Recenzja powstała na bazie wersji PC.
Przyznam się bez bicia, że seria Space Rangers autorstwa rosyjskiego studia Elemental Games, była mi do tej pory zupełnie obca. Zaznajomienie się z pierwszą odsłoną cyklu utrudniał fakt, że żaden z polskich wydawców nie pokusił się o jej premierę na naszym rynku. Drugi epizod zatytułowany Dominators, również przez długi czas nie znajdował się w kręgu moich zainteresowań. Dopiero, gdy firma Cenega podjęła się trudnej próby zlokalizowania gry i jej dystrybucji, coś mnie tknęło. Dziś nie wyobrażam sobie wieczoru bez sesji w Space Rangers 2: Rebelia. Nie mogę się też pogodzić z myślą, że niegdyś przegapiłem powstanie tego interesującego cyklu. Zacznijmy jednak od początku...
Akcja Space Rangers 2: Rebelia przenosi nas w przyszłość, do roku 3300. Wszystkie cywilizacje zamieszkujące przestrzeń kosmiczną mają w pamięci Wojnę Klissańską (była ona tematem pierwszej odsłony cyklu), dlatego teraz – mimo wzajemnych animozji – nie zamierzają wchodzić sobie w drogę. Niestety, w pobliżu dawnej siedziby pokonanych wrogów, pojawia się nowe niebezpieczeństwo. Są nim inteligentne roboty zwane Dominatorami, które zamierzają urządzić w okolicy krwawą łaźnię. Cybernetyczna forma życia sukcesywnie posuwa się naprzód, wypierając z kolejnych układów dotychczasowych mieszkańców. Wszystkie wolne rasy muszą ponownie zjednoczyć się i stawić czoła nowemu zagrożeniu.
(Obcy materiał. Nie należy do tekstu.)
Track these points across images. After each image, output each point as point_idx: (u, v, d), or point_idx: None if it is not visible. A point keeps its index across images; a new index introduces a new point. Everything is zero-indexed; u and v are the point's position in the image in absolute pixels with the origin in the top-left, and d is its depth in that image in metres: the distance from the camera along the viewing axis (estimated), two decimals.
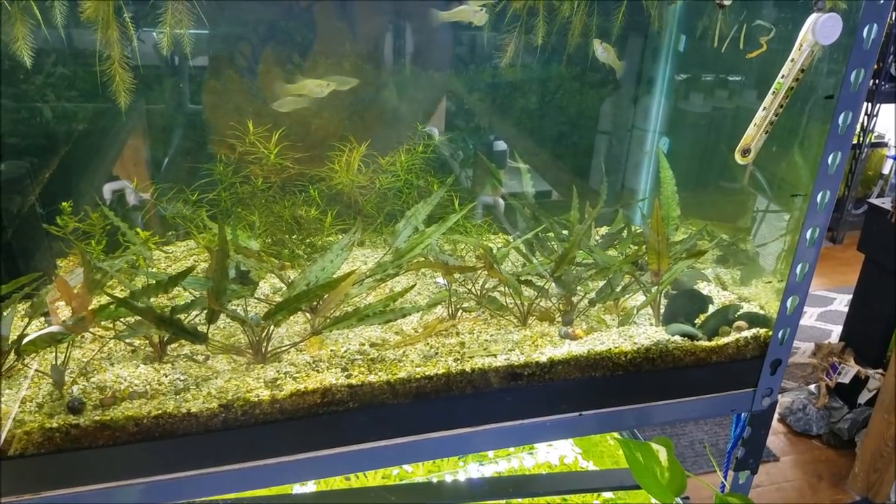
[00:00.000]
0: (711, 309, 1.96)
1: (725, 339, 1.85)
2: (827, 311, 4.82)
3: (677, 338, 1.82)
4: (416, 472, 2.61)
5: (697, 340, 1.83)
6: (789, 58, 1.57)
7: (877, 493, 3.17)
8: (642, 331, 1.86)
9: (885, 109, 5.54)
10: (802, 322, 4.69)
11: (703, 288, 2.12)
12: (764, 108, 1.62)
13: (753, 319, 1.91)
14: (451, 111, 2.46)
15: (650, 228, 1.79)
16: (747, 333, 1.86)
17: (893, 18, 5.19)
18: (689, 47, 2.29)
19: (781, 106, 1.61)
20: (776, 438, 3.64)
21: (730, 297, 2.10)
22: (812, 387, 3.78)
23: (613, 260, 1.96)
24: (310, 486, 2.46)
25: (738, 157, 1.65)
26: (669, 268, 1.87)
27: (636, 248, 2.14)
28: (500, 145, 2.58)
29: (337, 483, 2.46)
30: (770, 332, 1.85)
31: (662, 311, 1.95)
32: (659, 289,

Nie jesteś bohaterem – jednym sprawiedliwym, na którego barkach spoczywa misja ratowania świata. Jesteś zaledwie malutkim trybikiem w ogromnej machinie wojennej i jeśli nie masz na to ochoty, możesz odpuścić sobie udział w walce zbrojnej. Bądź szanowany jako zamożny kupiec lub siej postrach wśród cywilnych transportowców, wzbogacając się na piractwie. Rebelia oferuje Ci świat, w którym nikt Cię do niczego nie zmusza. Możesz robić to, na co masz ochotę.
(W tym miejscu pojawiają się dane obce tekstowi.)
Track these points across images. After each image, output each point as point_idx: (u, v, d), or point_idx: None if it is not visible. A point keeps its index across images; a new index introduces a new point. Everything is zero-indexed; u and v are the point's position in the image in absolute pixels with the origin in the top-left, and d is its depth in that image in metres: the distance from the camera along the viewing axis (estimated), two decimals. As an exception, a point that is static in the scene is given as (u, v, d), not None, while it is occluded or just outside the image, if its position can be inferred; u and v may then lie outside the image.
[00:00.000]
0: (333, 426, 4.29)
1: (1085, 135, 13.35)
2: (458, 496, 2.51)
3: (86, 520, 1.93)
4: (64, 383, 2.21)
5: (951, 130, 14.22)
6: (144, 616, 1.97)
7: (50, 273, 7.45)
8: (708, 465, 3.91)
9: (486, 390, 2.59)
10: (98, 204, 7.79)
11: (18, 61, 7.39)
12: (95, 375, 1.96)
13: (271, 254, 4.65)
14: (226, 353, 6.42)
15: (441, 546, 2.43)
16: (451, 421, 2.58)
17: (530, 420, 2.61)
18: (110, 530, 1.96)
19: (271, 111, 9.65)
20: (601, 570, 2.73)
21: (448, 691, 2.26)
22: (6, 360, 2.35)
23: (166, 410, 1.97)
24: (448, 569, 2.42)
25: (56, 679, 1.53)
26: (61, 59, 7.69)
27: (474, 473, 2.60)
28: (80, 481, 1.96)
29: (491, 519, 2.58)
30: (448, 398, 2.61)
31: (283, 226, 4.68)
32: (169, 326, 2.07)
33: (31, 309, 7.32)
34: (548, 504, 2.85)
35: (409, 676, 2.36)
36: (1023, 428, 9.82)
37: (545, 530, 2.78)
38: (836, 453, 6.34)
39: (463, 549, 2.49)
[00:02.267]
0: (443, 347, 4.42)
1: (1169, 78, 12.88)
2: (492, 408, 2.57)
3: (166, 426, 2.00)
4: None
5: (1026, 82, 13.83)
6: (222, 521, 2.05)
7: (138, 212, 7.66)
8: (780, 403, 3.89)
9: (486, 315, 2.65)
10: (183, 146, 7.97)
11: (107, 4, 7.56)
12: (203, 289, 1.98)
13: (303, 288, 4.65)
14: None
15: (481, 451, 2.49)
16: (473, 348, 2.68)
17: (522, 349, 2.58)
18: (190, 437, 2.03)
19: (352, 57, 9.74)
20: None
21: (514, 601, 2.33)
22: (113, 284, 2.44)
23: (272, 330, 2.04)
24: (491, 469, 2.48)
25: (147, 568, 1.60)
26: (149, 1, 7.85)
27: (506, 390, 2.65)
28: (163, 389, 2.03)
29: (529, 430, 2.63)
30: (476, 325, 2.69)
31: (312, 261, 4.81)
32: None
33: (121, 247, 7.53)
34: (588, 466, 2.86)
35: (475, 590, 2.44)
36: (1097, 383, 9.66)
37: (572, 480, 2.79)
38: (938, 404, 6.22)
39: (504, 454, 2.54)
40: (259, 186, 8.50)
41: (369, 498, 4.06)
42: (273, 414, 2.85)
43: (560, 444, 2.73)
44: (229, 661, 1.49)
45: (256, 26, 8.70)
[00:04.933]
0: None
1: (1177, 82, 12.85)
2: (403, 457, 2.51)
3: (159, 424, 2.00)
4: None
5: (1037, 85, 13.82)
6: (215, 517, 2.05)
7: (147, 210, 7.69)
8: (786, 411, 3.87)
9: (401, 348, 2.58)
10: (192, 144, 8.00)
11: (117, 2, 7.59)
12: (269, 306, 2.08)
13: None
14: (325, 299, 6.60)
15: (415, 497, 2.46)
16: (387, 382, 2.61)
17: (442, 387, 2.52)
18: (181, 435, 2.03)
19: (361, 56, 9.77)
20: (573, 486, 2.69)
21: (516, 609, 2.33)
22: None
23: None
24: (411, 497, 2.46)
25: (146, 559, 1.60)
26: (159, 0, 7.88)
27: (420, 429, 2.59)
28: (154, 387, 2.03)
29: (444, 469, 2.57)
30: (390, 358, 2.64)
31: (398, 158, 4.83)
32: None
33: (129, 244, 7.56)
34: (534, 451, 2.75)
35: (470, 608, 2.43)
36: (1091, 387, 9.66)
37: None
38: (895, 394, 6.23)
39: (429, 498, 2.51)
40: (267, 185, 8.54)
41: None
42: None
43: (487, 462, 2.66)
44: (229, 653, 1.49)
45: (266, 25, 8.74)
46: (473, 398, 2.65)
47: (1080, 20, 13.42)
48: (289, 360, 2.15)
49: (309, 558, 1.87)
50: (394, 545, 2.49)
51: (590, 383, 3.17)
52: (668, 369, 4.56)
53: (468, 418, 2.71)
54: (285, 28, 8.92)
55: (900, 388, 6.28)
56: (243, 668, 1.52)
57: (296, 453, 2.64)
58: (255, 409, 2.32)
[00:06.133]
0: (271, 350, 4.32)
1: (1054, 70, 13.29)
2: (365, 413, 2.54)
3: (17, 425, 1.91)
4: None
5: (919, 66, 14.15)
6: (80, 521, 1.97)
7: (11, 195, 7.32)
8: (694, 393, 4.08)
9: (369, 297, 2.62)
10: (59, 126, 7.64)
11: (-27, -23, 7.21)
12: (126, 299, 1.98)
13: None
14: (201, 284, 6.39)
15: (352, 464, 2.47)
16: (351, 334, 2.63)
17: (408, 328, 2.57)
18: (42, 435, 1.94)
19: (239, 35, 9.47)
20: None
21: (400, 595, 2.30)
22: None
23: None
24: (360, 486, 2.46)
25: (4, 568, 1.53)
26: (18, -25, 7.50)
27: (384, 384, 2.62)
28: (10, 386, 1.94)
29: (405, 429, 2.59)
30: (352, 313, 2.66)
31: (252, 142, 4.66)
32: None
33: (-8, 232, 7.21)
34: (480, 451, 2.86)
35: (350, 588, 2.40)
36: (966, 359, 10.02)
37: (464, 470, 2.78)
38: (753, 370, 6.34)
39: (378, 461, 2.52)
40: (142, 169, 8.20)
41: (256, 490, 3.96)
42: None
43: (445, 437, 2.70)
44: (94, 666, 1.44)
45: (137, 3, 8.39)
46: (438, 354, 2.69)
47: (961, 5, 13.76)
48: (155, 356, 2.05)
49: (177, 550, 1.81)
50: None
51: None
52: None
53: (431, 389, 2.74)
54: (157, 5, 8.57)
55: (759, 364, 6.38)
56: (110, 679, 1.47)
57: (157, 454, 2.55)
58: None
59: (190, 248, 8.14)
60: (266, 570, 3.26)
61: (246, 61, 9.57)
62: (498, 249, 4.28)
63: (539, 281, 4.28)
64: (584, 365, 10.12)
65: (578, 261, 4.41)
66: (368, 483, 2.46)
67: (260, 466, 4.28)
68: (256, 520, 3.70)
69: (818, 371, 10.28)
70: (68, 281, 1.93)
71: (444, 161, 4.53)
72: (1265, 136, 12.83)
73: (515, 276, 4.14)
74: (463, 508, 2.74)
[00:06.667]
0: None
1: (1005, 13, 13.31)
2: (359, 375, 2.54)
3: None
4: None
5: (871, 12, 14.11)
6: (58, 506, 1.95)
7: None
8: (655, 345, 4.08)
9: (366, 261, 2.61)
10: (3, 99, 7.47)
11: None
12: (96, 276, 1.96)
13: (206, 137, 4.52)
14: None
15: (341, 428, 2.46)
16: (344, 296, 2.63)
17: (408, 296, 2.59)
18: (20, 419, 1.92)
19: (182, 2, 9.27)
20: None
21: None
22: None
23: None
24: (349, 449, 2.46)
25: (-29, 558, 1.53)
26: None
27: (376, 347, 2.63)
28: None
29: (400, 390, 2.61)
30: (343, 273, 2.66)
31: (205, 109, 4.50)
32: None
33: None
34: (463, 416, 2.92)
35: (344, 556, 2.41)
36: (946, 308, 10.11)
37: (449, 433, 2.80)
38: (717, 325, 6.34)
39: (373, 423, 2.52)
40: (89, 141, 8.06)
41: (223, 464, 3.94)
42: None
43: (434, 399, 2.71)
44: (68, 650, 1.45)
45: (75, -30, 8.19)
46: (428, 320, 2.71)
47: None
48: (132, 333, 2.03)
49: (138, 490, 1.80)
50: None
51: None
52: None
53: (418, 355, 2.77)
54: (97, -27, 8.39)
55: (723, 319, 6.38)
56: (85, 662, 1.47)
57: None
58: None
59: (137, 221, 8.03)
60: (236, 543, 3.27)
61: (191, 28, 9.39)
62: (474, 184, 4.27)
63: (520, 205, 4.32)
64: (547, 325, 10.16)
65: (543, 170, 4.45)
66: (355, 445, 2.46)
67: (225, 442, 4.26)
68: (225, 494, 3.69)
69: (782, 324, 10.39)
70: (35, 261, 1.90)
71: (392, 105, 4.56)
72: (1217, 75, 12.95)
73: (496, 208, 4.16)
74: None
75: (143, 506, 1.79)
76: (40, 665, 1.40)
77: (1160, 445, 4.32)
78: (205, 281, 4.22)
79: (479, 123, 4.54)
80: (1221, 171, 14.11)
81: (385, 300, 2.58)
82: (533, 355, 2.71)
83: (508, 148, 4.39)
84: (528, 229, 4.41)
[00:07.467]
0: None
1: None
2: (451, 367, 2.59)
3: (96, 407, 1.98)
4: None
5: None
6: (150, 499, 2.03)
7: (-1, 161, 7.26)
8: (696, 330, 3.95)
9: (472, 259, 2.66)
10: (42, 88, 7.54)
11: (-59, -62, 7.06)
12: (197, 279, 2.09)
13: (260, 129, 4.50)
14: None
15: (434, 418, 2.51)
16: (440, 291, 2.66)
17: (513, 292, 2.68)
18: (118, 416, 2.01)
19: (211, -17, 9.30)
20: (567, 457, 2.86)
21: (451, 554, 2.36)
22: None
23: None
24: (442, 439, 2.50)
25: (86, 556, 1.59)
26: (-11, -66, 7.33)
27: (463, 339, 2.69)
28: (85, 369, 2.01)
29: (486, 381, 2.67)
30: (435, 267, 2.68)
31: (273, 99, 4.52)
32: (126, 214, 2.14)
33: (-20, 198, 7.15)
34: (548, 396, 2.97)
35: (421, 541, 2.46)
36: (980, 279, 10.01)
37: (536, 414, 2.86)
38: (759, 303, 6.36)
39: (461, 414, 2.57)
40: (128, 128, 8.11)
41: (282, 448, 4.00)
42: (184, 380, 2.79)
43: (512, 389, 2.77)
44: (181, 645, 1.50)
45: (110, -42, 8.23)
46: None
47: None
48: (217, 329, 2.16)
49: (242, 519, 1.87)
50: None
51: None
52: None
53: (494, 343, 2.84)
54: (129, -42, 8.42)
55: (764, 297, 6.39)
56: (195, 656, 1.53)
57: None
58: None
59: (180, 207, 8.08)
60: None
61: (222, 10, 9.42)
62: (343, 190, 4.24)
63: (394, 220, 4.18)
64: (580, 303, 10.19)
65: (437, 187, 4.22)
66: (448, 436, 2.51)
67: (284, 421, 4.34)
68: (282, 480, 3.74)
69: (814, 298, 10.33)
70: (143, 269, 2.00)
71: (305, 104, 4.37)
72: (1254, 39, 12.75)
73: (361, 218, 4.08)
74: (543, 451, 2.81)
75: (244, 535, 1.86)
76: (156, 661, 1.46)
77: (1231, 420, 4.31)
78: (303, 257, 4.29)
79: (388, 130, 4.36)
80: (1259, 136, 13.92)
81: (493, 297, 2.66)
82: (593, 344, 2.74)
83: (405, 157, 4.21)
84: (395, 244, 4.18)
Już w kilkanaście minut po pierwszym kontakcie ze Space Rangers 2, zostałem totalnie zaskoczony. Z racji tego, że była to moja debiutancka rozgrywka, postanowiłem skorzystać z kuszącej propozycji szefa stacji badawczej i uruchomiłem krótki przewodnik po obsłudze programu, zwany popularnie tutorialem. Nauczyłem się stawiać pierwsze kroki w handlu, pojąłem istotę skoków nadprzestrzennych, wypełniłem swoje pierwsze, poważniejsze zadanie bojowe. Wydawałoby się, że jestem na dobrej drodze do sukcesu, gdyby nie pewien szkopuł. Po krótkiej podróży do wskazanej przez mocodawcę planety, ni stąd ni zowąd znalazłem się w więzieniu, rzekomo za poważne przestępstwa. Odebrałem to jako wyzwanie, dlatego też cierpliwie stawiałem czoła piętrzącym się trudnościom, odsiadując kilkumiesięczny wyrok. Niestety, mimo moich najszczerszych chęci, nie udało mi się przeżyć przymusowej odsiadki. Całą zabawę trzeba było zaczynać od początku... Na ogół traktujemy wszelkie tutoriale jako miłe i bezstresowe wprowadzenie w świat zasad rządzących grą. Produkt firmy Elemental Games od razu rzuca nas na głęboką wodę, zmuszając do zachowania nieustannej czujności. Nie ma tu żadnej taryfy ulgowej. I za to twórcom gry chwała.